• _Page excerpt_
* * *

As regards the H2-loaded samples [panel (b)], the Ge(2) center is not present, as inferred from the absence of its characteristic negative peak at about 348.5 mT. So, the central portion of the spectrum mainly consists of the overlap of Ge(1) and GeE ’ signals whose concentration is calculated by a best fitting procedure as above described. Moreover, these samples exhibit the well-known 11.8 mT doublet [inset of panel (b)] associated with the presence of H(II) centers, =Ge’-H . The concentration of H(II) has been evaluated by numerical double integration of the signal.
The obtained concentration of paramagnetic species as a function of energy density is reported in Fig. 5(a) for virgin fibers, and in Fig. 5(b) for H2-loaded fibers. In the virgin fibers, the concentrations of Ge(1) and Ge(2) grow respectively to ~1×1017 cm-3 and ~2×1017 cm-3 on increasing the energy density to about 0.6 J/cm2. The concentration [GeE’] remains much lower than the other two species. At variance, in the H2-loaded samples, [GeE ’] is much higher than in the virgin fiber, whereas the concentration of Ge(1) has the same order of magnitude. Finally, [H(II)] is almost constant in the investigated energy density range, suggesting its growth process to be completed at lower energy densities.
From the above reported results, we note that only Ge(1) and GeE ’ centers are induced in both fibers. However, while Ge(1) centers are induced in comparable amount, the concentration of GeE ’ is increased in presence of H2 by a factor ~40. On the basis of these findings, the Ge(1) center is the only candidate to be responsible for the induced absorption in the investigated spectral range among the several observed paramagnetic centers.

* * *

• _Given task 1_
Transcribe the stretch of the passage on paramagnetic centers in fibers from "The obtained concentration" through "lower energy densities.".

• _Data records_
* * *

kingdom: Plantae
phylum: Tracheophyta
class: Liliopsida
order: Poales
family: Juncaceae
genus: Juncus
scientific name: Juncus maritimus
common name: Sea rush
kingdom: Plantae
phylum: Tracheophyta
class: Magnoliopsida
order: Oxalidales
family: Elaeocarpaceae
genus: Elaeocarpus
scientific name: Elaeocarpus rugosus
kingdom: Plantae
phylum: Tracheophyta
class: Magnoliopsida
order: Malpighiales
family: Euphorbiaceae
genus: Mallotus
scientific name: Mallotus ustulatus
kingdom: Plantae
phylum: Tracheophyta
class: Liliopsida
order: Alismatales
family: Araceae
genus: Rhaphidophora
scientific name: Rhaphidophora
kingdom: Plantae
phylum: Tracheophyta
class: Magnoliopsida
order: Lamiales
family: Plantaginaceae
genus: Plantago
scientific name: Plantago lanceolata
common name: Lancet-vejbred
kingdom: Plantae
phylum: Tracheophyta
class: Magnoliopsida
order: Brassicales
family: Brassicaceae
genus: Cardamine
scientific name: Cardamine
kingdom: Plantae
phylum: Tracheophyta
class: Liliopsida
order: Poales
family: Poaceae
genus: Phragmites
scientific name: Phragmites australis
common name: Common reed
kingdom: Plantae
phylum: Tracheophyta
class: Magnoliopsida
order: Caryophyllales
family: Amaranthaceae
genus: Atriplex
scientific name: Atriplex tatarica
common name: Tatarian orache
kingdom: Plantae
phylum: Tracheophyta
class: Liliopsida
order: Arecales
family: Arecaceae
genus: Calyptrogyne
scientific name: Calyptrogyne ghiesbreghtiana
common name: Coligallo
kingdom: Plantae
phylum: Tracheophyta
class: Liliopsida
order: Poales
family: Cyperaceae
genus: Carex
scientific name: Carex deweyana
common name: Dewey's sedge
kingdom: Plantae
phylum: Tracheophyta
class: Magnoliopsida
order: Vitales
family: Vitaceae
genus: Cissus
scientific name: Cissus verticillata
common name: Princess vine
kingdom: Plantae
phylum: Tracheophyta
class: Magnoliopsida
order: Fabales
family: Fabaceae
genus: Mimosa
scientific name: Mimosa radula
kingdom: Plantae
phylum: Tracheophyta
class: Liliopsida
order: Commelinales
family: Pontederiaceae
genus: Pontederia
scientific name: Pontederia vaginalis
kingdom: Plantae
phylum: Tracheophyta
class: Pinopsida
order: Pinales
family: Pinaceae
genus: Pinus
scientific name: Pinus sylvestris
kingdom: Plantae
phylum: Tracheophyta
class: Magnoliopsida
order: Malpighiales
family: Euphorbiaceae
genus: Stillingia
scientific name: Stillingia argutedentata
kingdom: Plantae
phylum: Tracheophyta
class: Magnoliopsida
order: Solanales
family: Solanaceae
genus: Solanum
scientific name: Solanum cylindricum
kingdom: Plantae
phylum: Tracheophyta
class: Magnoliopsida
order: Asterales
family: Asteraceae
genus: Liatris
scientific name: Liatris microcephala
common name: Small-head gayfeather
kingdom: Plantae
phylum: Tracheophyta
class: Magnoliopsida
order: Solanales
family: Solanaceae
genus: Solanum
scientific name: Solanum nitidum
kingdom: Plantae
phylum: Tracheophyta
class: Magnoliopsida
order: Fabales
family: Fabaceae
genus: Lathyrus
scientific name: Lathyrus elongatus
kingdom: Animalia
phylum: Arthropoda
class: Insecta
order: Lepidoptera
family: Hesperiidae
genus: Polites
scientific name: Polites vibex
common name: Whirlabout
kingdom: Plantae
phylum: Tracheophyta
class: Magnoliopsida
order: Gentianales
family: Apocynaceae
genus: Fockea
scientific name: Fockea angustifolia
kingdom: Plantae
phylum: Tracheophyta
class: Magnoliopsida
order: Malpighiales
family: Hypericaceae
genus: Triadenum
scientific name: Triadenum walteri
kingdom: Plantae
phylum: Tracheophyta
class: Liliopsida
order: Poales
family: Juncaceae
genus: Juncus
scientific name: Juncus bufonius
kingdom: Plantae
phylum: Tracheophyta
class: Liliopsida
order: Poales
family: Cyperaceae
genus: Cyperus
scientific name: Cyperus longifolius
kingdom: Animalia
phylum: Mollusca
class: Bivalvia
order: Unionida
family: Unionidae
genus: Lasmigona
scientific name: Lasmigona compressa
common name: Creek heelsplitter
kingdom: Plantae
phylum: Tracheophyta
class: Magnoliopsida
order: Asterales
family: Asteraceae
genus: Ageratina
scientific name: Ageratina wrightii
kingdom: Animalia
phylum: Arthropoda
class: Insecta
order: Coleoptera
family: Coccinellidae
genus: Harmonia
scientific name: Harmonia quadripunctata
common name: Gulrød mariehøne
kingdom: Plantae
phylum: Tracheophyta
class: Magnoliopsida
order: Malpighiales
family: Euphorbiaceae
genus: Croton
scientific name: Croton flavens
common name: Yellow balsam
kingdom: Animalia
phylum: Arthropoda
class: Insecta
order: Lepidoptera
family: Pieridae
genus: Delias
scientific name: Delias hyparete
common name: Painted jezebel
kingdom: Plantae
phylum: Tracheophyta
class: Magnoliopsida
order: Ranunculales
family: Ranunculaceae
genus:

* * *

• _Given task 2_
Format the listing from its start through the line containing "family: Brassicaceae" as a Markdown table with the columns Number and Record line, one row per line and blank lines left out.

• _Expected answer 1_
The obtained concentration of paramagnetic species as a function of energy density is reported in Fig. 5(a) for virgin fibers, and in Fig. 5(b) for H2-loaded fibers. In the virgin fibers, the concentrations of Ge(1) and Ge(2) grow respectively to ~1×1017 cm-3 and ~2×1017 cm-3 on increasing the energy density to about 0.6 J/cm2. The concentration [GeE’] remains much lower than the other two species. At variance, in the H2-loaded samples, [GeE ’] is much higher than in the virgin fiber, whereas the concentration of Ge(1) has the same order of magnitude. Finally, [H(II)] is almost constant in the investigated energy density range, suggesting its growth process to be completed at lower energy densities.

• _Expected answer 2_
| Number | Record line |
|---|---|
| 1 | kingdom: Plantae |
| 2 | phylum: Tracheophyta |
| 3 | class: Liliopsida |
| 4 | order: Poales |
| 5 | family: Juncaceae |
| 6 | genus: Juncus |
| 7 | scientific name: Juncus maritimus |
| 8 | common name: Sea rush |
| 9 | kingdom: Plantae |
| 10 | phylum: Tracheophyta |
| 11 | class: Magnoliopsida |
| 12 | order: Oxalidales |
| 13 | family: Elaeocarpaceae |
| 14 | genus: Elaeocarpus |
| 15 | scientific name: Elaeocarpus rugosus |
| 16 | kingdom: Plantae |
| 17 | phylum: Tracheophyta |
| 18 | class: Magnoliopsida |
| 19 | order: Malpighiales |
| 20 | family: Euphorbiaceae |
| 21 | genus: Mallotus |
| 22 | scientific name: Mallotus ustulatus |
| 23 | kingdom: Plantae |
| 24 | phylum: Tracheophyta |
| 25 | class: Liliopsida |
| 26 | order: Alismatales |
| 27 | family: Araceae |
| 28 | genus: Rhaphidophora |
| 29 | scientific name: Rhaphidophora |
| 30 | kingdom: Plantae |
| 31 | phylum: Tracheophyta |
| 32 | class: Magnoliopsida |
| 33 | order: Lamiales |
| 34 | family: Plantaginaceae |
| 35 | genus: Plantago |
| 36 | scientific name: Plantago lanceolata |
| 37 | common name: Lancet-vejbred |
| 38 | kingdom: Plantae |
| 39 | phylum: Tracheophyta |
| 40 | class: Magnoliopsida |
| 41 | order: Brassicales |
| 42 | family: Brassicaceae |